Data provided Block Start

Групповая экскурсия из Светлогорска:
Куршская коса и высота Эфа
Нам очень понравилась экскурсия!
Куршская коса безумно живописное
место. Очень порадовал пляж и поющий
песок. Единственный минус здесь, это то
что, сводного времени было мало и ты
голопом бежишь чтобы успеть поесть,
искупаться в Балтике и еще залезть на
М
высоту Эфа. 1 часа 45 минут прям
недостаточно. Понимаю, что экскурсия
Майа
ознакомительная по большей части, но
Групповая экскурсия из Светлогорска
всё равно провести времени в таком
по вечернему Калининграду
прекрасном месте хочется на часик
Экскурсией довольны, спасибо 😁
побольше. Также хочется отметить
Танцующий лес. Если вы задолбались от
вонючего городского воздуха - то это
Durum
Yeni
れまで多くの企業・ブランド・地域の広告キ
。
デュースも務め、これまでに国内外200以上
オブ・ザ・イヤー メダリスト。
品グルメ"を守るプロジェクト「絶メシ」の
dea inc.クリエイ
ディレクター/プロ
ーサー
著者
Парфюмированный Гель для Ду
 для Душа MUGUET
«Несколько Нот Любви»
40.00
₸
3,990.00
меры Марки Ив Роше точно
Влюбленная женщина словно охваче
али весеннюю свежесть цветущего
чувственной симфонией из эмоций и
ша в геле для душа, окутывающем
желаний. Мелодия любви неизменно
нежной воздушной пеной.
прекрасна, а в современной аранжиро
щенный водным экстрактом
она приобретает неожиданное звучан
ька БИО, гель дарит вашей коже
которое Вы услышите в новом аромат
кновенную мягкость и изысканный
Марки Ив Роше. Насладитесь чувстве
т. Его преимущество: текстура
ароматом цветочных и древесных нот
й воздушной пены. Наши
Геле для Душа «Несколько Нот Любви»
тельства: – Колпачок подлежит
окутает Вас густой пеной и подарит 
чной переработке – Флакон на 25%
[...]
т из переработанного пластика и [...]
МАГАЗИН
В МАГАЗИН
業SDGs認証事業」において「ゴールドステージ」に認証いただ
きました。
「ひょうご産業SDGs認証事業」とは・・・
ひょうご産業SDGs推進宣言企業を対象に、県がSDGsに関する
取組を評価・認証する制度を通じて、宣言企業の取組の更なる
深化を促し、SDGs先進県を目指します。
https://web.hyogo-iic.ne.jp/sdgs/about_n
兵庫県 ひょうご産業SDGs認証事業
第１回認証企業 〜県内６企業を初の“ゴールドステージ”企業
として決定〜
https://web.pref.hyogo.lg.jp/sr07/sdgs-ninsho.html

Data provided Block End

* _Action item_
Please reproduce all of the data above line for line, without any changes.

* _Output of the exercise_
Групповая экскурсия из Светлогорска:
Куршская коса и высота Эфа
Нам очень понравилась экскурсия!
Куршская коса безумно живописное
место. Очень порадовал пляж и поющий
песок. Единственный минус здесь, это то
что, сводного времени было мало и ты
голопом бежишь чтобы успеть поесть,
искупаться в Балтике и еще залезть на
М
высоту Эфа. 1 часа 45 минут прям
недостаточно. Понимаю, что экскурсия
Майа
ознакомительная по большей части, но
Групповая экскурсия из Светлогорска
всё равно провести времени в таком
по вечернему Калининграду
прекрасном месте хочется на часик
Экскурсией довольны, спасибо 😁
побольше. Также хочется отметить
Танцующий лес. Если вы задолбались от
вонючего городского воздуха - то это
Durum
Yeni
れまで多くの企業・ブランド・地域の広告キ
。
デュースも務め、これまでに国内外200以上
オブ・ザ・イヤー メダリスト。
品グルメ"を守るプロジェクト「絶メシ」の
dea inc.クリエイ
ディレクター/プロ
ーサー
著者
Парфюмированный Гель для Ду
 для Душа MUGUET
«Несколько Нот Любви»
40.00
₸
3,990.00
меры Марки Ив Роше точно
Влюбленная женщина словно охваче
али весеннюю свежесть цветущего
чувственной симфонией из эмоций и
ша в геле для душа, окутывающем
желаний. Мелодия любви неизменно
нежной воздушной пеной.
прекрасна, а в современной аранжиро
щенный водным экстрактом
она приобретает неожиданное звучан
ька БИО, гель дарит вашей коже
которое Вы услышите в новом аромат
кновенную мягкость и изысканный
Марки Ив Роше. Насладитесь чувстве
т. Его преимущество: текстура
ароматом цветочных и древесных нот
й воздушной пены. Наши
Геле для Душа «Несколько Нот Любви»
тельства: – Колпачок подлежит
окутает Вас густой пеной и подарит 
чной переработке – Флакон на 25%
[...]
т из переработанного пластика и [...]
МАГАЗИН
В МАГАЗИН
業SDGs認証事業」において「ゴールドステージ」に認証いただ
きました。
「ひょうご産業SDGs認証事業」とは・・・
ひょうご産業SDGs推進宣言企業を対象に、県がSDGsに関する
取組を評価・認証する制度を通じて、宣言企業の取組の更なる
深化を促し、SDGs先進県を目指します。
https://web.hyogo-iic.ne.jp/sdgs/about_n
兵庫県 ひょうご産業SDGs認証事業
第１回認証企業 〜県内６企業を初の“ゴールドステージ”企業
として決定〜
https://web.pref.hyogo.lg.jp/sr07/sdgs-ninsho.html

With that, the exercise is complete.